By any name or at any age, Anne Sander is quite a golfer. Sander, 50, won the Women’s Western Amateur Saturday 32 years after winning it for the first time as 18-year-old Anne Quast in 1956.

As Anne Quast, she also won the USGA Women’s Amateur in 1958. In 1961, she won it as Anne Quast Decker. In 1963, she won it as Anne Quast Welts.

Said Philadelphia’s Mike Schmidt after hitting the home run that tied him with Mickey Mantle on the all-time homer list and Joe DiMaggio on the RBI list: “Babe Ruth is the biggest name in baseball history, but after Ruth, you’d be hard pressed not to think of Mantle as the second greatest baseball man of all time. Granted, Henry Aaron and DiMaggio are among the top four or five, but ‘The Mick’ is a big one.”

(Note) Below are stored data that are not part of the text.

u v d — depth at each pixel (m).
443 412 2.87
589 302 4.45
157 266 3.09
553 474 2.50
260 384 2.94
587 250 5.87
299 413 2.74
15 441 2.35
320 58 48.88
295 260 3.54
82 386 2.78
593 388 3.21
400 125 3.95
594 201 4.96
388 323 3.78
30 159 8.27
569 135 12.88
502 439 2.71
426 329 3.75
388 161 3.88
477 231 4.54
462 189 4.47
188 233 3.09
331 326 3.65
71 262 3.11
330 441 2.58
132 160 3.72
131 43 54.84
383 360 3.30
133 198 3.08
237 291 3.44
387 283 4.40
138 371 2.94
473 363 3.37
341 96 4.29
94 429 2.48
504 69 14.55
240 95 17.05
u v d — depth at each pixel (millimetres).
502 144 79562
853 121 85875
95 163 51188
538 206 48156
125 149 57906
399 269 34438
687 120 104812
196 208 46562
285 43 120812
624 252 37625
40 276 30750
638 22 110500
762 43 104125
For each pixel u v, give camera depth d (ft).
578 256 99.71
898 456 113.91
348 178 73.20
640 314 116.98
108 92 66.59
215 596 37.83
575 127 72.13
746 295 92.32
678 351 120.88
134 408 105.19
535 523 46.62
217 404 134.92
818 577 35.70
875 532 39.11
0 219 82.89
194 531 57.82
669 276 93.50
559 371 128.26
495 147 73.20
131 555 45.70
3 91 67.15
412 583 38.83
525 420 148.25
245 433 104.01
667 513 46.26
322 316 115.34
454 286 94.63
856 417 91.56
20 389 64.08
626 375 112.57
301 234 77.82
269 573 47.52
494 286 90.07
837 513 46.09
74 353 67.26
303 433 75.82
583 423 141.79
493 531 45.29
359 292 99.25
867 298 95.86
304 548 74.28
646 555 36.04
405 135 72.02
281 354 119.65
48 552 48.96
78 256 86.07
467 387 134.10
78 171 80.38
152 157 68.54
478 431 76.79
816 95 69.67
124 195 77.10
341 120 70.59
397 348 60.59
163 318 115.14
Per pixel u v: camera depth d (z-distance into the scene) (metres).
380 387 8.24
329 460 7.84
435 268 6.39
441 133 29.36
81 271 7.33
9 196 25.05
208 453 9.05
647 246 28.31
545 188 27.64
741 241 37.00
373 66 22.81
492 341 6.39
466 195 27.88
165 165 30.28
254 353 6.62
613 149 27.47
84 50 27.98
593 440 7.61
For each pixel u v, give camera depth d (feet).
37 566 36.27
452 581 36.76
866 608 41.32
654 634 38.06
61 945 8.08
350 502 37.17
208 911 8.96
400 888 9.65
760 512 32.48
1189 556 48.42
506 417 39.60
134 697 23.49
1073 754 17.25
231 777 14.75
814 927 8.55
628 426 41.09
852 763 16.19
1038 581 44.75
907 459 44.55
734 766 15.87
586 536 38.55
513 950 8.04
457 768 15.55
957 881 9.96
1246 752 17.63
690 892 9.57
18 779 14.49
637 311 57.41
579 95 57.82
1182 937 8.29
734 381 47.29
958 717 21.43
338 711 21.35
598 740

How about Ty Cobb? Or Willie Mays? Or Lou Gehrig? Or Rogers Hornsby? Or Ted Williams?

Mike might get some mail.

Trivia Answer: Both are the sons of Triple Crown winners--Secretariat in 1973 and Carl Yastrzemski in 1967.

Quotebook

Peter Jacobsen, after shooting a course-record 64 in the U.S. Open with a new putter: “‘I discovered that when you one-putt greens your score goes down.”